1.There are lots of implications for IFRS 15 ahead of 1 Jan 2017 effective date. The need to restate comparatives upon adoption, imply that entities need to start working on the comparisons early and worse still for the US where 2 year comparisons are required. Consultations with tax experts, auditors, IT consultants and even legal experts need to be ongoing to cover various issues, needless to say the cost implications of the transition which may require some budget.

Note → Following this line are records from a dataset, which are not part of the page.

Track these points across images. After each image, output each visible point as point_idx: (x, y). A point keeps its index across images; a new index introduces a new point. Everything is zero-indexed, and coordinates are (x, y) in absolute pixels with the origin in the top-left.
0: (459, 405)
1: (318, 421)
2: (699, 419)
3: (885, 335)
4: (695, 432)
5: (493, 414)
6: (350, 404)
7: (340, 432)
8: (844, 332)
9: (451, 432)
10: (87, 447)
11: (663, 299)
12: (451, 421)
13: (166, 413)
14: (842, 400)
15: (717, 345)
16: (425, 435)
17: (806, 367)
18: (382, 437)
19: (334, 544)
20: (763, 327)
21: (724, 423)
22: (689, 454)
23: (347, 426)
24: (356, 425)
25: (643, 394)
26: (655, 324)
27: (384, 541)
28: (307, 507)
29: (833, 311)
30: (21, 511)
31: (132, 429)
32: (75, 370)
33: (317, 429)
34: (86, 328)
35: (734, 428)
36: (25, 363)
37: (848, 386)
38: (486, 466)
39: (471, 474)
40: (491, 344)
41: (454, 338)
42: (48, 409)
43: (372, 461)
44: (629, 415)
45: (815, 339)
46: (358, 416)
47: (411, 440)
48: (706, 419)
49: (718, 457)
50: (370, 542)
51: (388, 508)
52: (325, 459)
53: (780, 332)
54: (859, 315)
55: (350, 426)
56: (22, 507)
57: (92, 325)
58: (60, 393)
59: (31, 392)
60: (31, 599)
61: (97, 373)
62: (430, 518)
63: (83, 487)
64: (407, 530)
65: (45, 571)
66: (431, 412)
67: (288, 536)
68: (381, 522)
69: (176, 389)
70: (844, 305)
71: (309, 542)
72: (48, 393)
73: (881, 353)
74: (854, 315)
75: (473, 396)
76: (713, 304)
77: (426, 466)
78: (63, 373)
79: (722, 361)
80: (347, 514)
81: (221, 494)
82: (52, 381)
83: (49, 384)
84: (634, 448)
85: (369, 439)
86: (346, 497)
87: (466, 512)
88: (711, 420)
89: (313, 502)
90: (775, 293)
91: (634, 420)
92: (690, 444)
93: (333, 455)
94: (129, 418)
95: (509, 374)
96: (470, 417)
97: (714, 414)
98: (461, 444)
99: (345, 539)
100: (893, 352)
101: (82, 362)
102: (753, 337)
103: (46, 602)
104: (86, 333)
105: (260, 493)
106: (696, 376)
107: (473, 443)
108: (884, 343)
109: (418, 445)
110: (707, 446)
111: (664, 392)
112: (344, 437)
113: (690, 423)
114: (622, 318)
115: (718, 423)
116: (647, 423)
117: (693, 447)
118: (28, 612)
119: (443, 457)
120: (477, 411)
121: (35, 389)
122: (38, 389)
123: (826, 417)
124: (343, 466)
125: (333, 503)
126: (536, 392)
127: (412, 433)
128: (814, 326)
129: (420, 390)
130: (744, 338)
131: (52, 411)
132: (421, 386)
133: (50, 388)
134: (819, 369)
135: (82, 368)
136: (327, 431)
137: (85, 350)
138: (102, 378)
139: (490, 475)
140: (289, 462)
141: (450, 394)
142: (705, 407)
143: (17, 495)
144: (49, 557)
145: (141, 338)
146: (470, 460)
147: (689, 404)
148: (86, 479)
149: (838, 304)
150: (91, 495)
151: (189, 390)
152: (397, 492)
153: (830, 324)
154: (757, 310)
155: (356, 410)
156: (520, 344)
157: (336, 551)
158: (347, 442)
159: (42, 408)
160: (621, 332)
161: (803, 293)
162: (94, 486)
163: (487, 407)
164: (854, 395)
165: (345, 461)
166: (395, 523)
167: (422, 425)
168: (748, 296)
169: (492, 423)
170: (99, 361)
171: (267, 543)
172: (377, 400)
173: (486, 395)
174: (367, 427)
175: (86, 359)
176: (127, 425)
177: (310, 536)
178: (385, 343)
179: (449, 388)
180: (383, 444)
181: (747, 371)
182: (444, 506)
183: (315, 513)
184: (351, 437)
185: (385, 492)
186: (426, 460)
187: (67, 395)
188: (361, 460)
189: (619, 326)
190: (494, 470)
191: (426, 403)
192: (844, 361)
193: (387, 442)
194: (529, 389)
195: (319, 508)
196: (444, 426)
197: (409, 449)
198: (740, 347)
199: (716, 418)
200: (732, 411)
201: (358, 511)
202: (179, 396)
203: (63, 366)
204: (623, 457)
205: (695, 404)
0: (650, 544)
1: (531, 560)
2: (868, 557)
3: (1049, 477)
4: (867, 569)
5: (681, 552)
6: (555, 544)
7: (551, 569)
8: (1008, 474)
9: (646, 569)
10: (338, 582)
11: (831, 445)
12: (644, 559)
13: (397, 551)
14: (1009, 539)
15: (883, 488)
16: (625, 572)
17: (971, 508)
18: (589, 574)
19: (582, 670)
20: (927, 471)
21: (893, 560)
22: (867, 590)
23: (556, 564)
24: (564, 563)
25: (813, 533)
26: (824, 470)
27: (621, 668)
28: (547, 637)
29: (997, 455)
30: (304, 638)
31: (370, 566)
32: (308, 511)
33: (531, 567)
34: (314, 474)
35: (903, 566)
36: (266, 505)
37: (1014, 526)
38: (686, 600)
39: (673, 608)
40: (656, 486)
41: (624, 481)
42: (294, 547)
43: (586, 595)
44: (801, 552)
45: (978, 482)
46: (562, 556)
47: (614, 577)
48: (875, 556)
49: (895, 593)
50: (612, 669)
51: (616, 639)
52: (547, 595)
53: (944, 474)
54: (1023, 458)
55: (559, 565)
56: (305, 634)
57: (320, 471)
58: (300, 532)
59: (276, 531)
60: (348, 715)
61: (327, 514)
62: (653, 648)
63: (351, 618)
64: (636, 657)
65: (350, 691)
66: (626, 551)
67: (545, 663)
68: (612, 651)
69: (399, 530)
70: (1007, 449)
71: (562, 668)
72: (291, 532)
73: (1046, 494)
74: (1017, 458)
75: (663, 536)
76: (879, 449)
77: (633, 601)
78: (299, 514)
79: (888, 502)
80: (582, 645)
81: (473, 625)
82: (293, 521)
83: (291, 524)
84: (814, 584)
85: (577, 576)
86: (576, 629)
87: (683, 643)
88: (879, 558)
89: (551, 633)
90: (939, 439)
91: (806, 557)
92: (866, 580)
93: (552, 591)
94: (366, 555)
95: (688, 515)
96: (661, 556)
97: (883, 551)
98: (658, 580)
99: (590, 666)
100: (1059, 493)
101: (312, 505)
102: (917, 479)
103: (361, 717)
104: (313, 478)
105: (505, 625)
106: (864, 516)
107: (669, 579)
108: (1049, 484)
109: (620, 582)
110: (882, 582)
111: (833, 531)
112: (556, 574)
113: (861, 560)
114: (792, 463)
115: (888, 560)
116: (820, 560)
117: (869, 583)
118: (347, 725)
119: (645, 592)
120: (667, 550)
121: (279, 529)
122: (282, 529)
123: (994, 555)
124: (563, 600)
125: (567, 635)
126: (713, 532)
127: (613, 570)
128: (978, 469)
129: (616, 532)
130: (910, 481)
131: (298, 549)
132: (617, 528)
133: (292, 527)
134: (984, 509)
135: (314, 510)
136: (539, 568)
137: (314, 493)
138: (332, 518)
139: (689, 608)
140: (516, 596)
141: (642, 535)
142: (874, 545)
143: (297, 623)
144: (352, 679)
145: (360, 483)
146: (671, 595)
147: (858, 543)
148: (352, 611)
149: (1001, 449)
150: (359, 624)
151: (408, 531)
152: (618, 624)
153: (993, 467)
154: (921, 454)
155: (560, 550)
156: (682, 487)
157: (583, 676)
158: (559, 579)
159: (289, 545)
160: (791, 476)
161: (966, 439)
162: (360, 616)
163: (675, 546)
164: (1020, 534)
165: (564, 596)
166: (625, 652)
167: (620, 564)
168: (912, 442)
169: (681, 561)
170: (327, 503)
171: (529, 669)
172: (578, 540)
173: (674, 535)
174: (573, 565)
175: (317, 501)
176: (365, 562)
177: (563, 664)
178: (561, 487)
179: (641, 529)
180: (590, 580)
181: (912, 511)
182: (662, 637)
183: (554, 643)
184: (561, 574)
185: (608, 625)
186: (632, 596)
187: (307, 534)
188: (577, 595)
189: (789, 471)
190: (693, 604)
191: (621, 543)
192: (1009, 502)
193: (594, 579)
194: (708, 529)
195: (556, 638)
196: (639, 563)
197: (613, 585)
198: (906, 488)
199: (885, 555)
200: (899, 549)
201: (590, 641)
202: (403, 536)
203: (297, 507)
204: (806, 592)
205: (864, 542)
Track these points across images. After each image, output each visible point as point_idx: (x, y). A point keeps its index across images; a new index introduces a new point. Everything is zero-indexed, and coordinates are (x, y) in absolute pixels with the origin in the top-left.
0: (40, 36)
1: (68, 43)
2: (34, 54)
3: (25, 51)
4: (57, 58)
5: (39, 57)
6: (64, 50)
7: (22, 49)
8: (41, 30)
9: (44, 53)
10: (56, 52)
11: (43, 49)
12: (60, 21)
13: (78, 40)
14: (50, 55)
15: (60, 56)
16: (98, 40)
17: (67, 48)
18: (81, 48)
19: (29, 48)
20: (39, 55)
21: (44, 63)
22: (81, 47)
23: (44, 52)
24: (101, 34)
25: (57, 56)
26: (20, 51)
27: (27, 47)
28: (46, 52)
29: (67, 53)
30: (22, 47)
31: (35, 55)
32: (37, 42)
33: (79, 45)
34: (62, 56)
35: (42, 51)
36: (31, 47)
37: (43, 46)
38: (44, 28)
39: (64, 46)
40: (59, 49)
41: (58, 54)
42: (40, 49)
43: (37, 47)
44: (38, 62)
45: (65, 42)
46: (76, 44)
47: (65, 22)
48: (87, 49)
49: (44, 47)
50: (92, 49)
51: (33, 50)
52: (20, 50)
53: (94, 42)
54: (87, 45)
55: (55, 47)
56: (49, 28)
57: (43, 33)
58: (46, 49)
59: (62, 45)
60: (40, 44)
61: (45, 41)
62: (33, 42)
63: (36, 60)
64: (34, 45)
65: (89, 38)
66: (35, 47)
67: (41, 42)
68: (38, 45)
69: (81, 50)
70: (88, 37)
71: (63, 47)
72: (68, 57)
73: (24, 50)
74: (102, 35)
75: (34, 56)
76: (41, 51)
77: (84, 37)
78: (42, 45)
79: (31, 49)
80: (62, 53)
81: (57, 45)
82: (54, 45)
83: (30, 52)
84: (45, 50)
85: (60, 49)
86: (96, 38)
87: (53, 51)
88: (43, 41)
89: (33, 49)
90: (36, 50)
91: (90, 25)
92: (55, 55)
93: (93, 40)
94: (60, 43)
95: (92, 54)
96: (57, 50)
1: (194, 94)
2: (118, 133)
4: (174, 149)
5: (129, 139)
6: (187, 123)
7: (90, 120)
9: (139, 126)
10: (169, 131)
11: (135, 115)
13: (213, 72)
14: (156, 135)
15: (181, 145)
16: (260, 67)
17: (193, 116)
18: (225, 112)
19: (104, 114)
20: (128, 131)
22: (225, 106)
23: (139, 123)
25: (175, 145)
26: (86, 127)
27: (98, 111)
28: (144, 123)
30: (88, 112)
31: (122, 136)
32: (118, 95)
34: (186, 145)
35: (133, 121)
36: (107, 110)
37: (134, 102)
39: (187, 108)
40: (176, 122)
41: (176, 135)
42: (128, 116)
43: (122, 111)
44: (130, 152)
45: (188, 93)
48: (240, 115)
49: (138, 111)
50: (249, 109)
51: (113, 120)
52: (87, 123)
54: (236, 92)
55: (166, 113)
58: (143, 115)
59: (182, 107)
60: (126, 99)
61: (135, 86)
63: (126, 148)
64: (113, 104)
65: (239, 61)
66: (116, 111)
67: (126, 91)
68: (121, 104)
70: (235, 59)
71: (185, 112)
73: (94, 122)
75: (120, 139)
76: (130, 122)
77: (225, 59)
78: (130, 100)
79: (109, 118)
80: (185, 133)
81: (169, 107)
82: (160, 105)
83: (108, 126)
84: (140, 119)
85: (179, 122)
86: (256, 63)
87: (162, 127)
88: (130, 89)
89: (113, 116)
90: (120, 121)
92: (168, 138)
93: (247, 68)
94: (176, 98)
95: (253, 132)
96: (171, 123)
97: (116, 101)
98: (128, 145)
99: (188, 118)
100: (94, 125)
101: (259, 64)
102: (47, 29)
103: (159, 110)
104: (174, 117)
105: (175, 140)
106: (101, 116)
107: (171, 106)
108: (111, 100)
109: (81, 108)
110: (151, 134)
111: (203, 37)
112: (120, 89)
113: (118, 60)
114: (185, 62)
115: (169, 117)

2.Unlike the old standards, revenue will be recognized when control of the promised goods or services is transferred to the customer and not when risks and rewards pass. And a lot of arguments go into when does control actually takes place. Splitting of the multiple elements when total consideration is taken into account may also change for many entities and again lots of judgements go in to this. The standard has implications to timing and recognition of revenue as well as volumes of disclosures required in the financial statements. Plan on how to collect information for disclosures and their legalities will have to be taken into account. These may require new systems together with the associated internal controls. Where employee compensation is based on performance, these changes may affect such contracts as the values for revenues will obviously be different hence the need to review employ contracts with associated implications.
3.Changes to revenue will obviously change net earnings and by extension, the taxes. So current tax and possibly deferred tax will be affected. It therefore becomes necessary to think of how this information will be communicated to investors and other stakeholders who need to understand the performance of an entity.
4. Some industries ma be affected more such as construction, entertainment and others without a clear billable discreet product. Generally we expect the improvements to increase earnings quality when they are appropriately implemented and enforced.